3.1 KiB
🔀 #193 - RPC sync
| Author | saood06 |
|---|---|
| State | ❌ Closed |
| Created | 2025-02-08 |
| Updated | 2025-06-15 |
Description
I grabbed all of the changes needed for llama.cpp/pull/11047 , which was https://github.com/ggerganov/llama.cpp/pull/9912 and https://github.com/ggerganov/llama.cpp/pull/9040
This compiles, but has not been tested yet.
💬 Conversation
👤 ikawrakow commented the 2025-02-08 at 13:23:08:
I never use RPC, have never looked into the RPC code, so I'll have to rely on you for self-review and testing.
👤 saood06 commented the 2025-02-10 at 16:40:34:
@jukofyork
I strongly suspect something funky is going on
There is, see this comment: https://github.com/ikawrakow/ik_llama.cpp/pull/180#issuecomment-2625090660
This fork has much faster PP speeds, has Deepseek MLA support with a flag (-mla), this PR should allow RPC to work, and I'm working on porting the add option to override model tensor buffers.
👤 saood06 commented the 2025-02-27 at 23:11:54:
This has been tested, and does not currently work. I'm not sure why as the errors I'm getting seem to have never been encountered by people on llama.cpp.
👤 saood06 submitted a review the 2025-02-27 at 23:14:23: 💬 COMMENTED
👤 saood06 commented during a code review the 2025-02-27 at 23:14:23 on ggml/src/ggml-rpc.cpp:
The RPC client crashes here, which happens as the RPC server hits an issue.
👤 saood06 submitted a review the 2025-02-27 at 23:17:32: 💬 COMMENTED
👤 saood06 commented during a code review the 2025-02-27 at 23:17:32 on ggml/src/ggml-rpc.cpp:
I'm fairly certain this is where the RPC server is crashing, although it doesn't print the message as I never ran with GGML_DEBUG on.

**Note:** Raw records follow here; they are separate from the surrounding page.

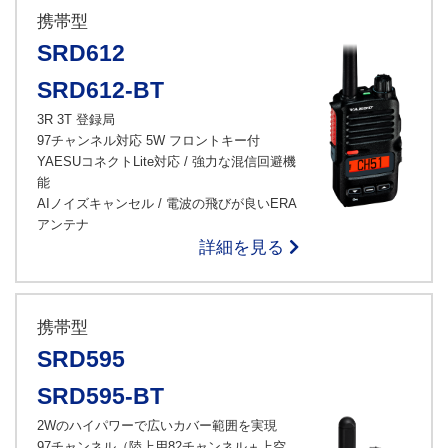
携帯型
SRD612
SRD612-BT
3R 3T 登録局
97チャンネル対応 5W フロントキー付
YAESUコネクトLite対応 / 強力な混信回避機
能
AIノイズキャンセル / 電波の飛びが良いERA
アンテナ
詳細を見る
携帯型
SRD595
SRD595-BT
2Wのハイパワーで広いカバー範囲を実現
97チャンネル（陸上用82チャンネル＋上空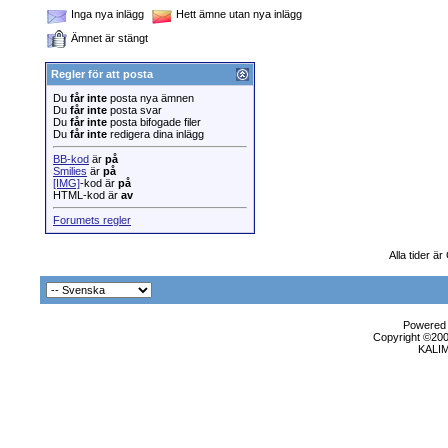
Inga nya inlägg
Hett ämne utan nya inlägg
Ämnet är stängt
Regler för att posta
Du
får inte
posta nya ämnen
Du
får inte
posta svar
Du
får inte
posta bifogade filer
Du
får inte
redigera dina inlägg
BB-kod
är
på
Smilies
är
på
[IMG]
-kod är
på
HTML-kod är
av
Forumets regler
Alla tider ä
Powered b
Copyright ©2000
KALI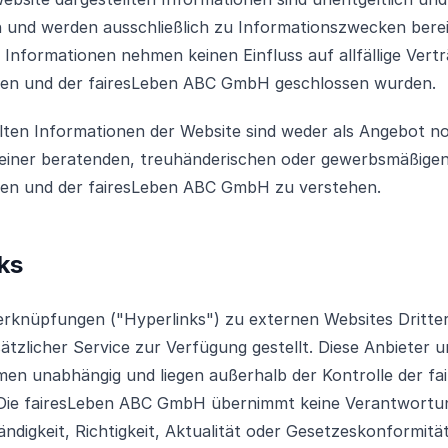
h und werden ausschließlich zu Informationszwecken bereit
n Informationen nehmen keinen Einfluss auf allfällige Vert
nen und der fairesLeben ABC GmbH geschlossen wurden.
llten Informationen der Website sind weder als Angebot no
einer beratenden, treuhänderischen oder gewerbsmäßige
nen und der fairesLeben ABC GmbH zu verstehen.
ks
erknüpfungen ("Hyperlinks") zu externen Websites Dritte
sätzlicher Service zur Verfügung gestellt. Diese Anbieter 
men unabhängig und liegen außerhalb der Kontrolle der fa
ie fairesLeben ABC GmbH übernimmt keine Verantwortung
tändigkeit, Richtigkeit, Aktualität oder Gesetzeskonformität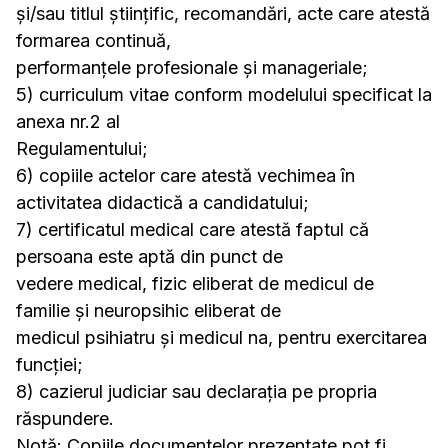
și/sau titlul științific, recomandări, acte care atestă
formarea continuă,
performanțele profesionale și manageriale;
5) curriculum vitae conform modelului specificat la
anexa nr.2 al
Regulamentului;
6) copiile actelor care atestă vechimea în
activitatea didactică a candidatului;
7) certificatul medical care atestă faptul că
persoana este aptă din punct de
vedere medical, fizic eliberat de medicul de
familie și neuropsihic eliberat de
medicul psihiatru și medicul na, pentru exercitarea
funcției;
8) cazierul judiciar sau declarația pe propria
răspundere.
Notă: Copiile documentelor prezentate pot fi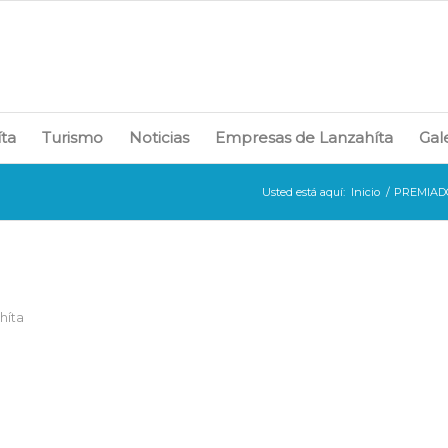
íta
Turismo
Noticias
Empresas de Lanzahíta
Gal
Usted está aquí:
Inicio
/
PREMIAD
híta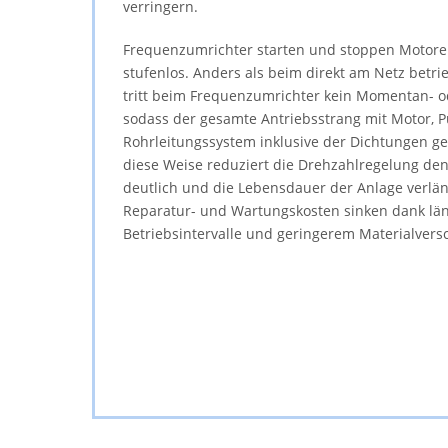
verringern.
Frequenzumrichter starten und stoppen Motore
stufenlos. Anders als beim direkt am Netz betr
tritt beim Frequenzumrichter kein Momentan- od
sodass der gesamte Antriebsstrang mit Motor,
Rohrleitungssystem inklusive der Dichtungen ge
diese Weise reduziert die Drehzahlregelung den
deutlich und die Lebensdauer der Anlage verläng
Reparatur- und Wartungskosten sinken dank lä
Betriebsintervalle und geringerem Materialversc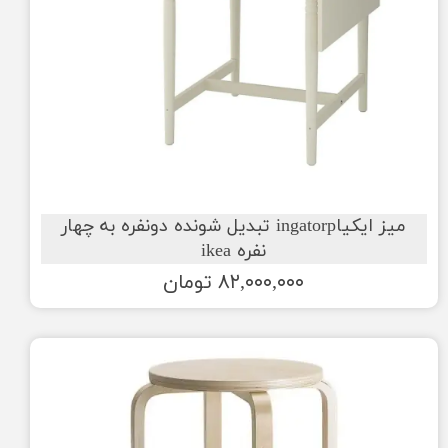
میز ایکیاingatorp تبدیل شونده دونفره به چهار
نفره ikea
۸۲,۰۰۰,۰۰۰ تومان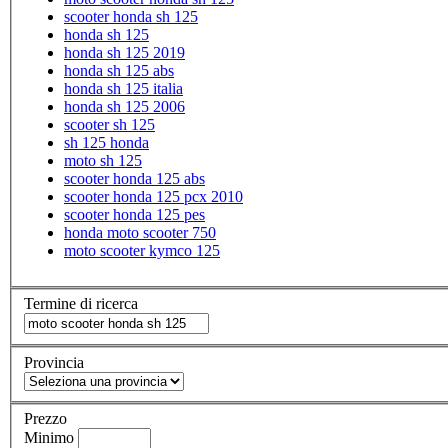
scooter honda sh 125
honda sh 125
honda sh 125 2019
honda sh 125 abs
honda sh 125 italia
honda sh 125 2006
scooter sh 125
sh 125 honda
moto sh 125
scooter honda 125 abs
scooter honda 125 pcx 2010
scooter honda 125 pes
honda moto scooter 750
moto scooter kymco 125
Termine di ricerca
Provincia
Prezzo
Minimo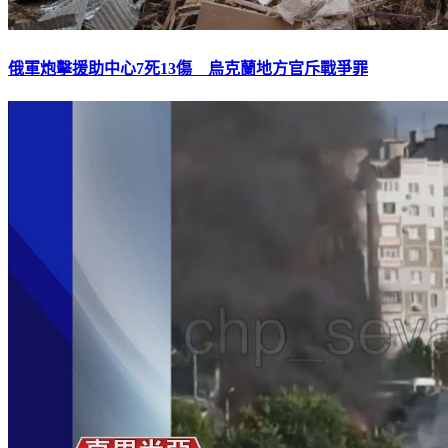
俄軍炮擊援助中心7死13傷 烏克蘭地方官斥戰爭罪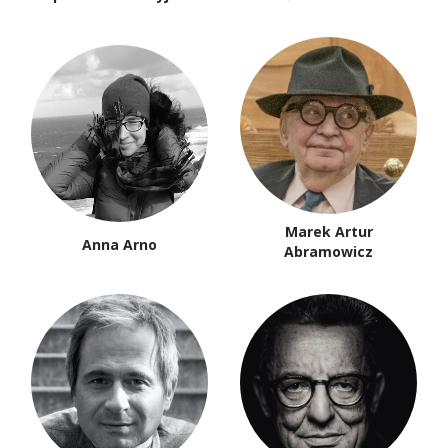
Marek Artur
Anna Arno
Abramowicz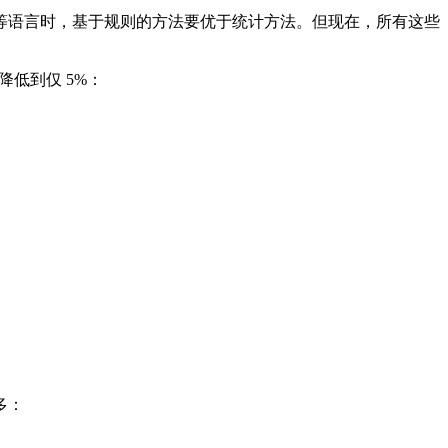
语言时，基于规则的方法要优于统计方法。但现在，所有这些
降低到仅 5%：
多：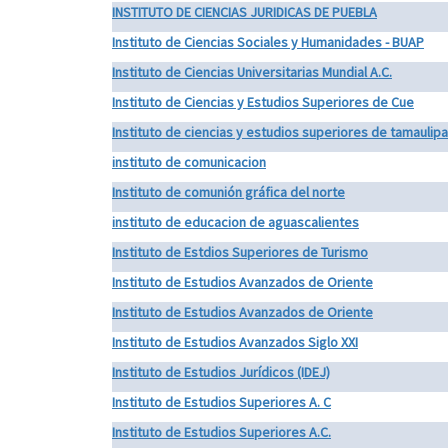
INSTITUTO DE CIENCIAS JURIDICAS DE PUEBLA
Instituto de Ciencias Sociales y Humanidades - BUAP
Instituto de Ciencias Universitarias Mundial A.C.
Instituto de Ciencias y Estudios Superiores de Cue
Instituto de ciencias y estudios superiores de tamaulip
instituto de comunicacion
Instituto de comunión gráfica del norte
instituto de educacion de aguascalientes
Instituto de Estdios Superiores de Turismo
Instituto de Estudios Avanzados de Oriente
Instituto de Estudios Avanzados de Oriente
Instituto de Estudios Avanzados Siglo XXI
Instituto de Estudios Jurídicos (IDEJ)
Instituto de Estudios Superiores A. C
Instituto de Estudios Superiores A.C.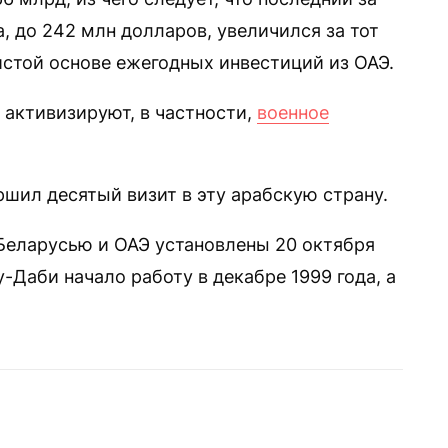
за, до 242 млн долларов, увеличился за тот
стой основе ежегодных инвестиций из ОАЭ.
 активизируют, в частности,
военное
шил десятый визит в эту арабскую страну.
еларусью и ОАЭ установлены 20 октября
-Даби начало работу в декабре 1999 года, а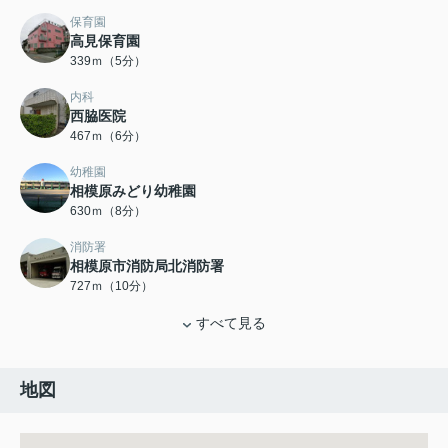
保育園
高見保育園
339ｍ（5分）
内科
西脇医院
467ｍ（6分）
幼稚園
相模原みどり幼稚園
630ｍ（8分）
消防署
相模原市消防局北消防署
727ｍ（10分）
すべて見る
地図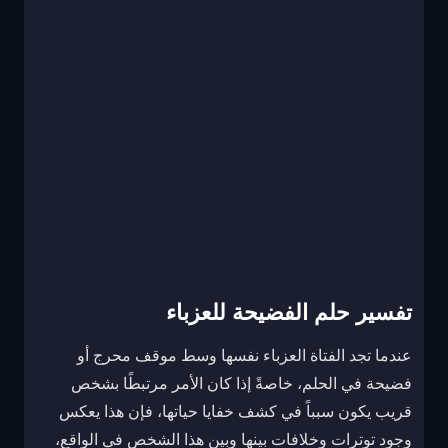
تفسير حلم الفضيحة للعزباء
عندما تجد الفتاة العزباء نفسها وسط موقف محرج أو
فضيحة في الحلم، خاصةً إذا كان الأمر مرتبطًا بشخص
قريب يكون سبباً في كشف خفايا حياتها، فإن هذا يعكس
وجود توترات وخلافات بينها وبين هذا الشخص في الواقع،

👤 saood06 commented the 2025-04-12 at 04:39:37:
@saood06
I just came across another llama.cpp fork called prima.cpp which claims to have improved support for multi-device distributed inferencing.
I haven't tried it, just saw it on reddit today. Might be worth a shot given your GPU is in a different system than your big RAM box.
Thanks for the link, it is interesting. I think it would work for dense models but not as well for MoE because as far as I can tell it doesn't handle -ot (this commit looks relevant) . I'd also need windows support which is on the roadmap (but I might see what the issue is by trying to build it on my machine, and see if I can fix it), and the GPU machine has to run windows (my big RAM box runs clear linux, and I have other servers that run FreeBSD and Proxmox).
👤 saood06 commented the 2025-06-15 at 11:26:50:
Closed as superseded by #480 / #506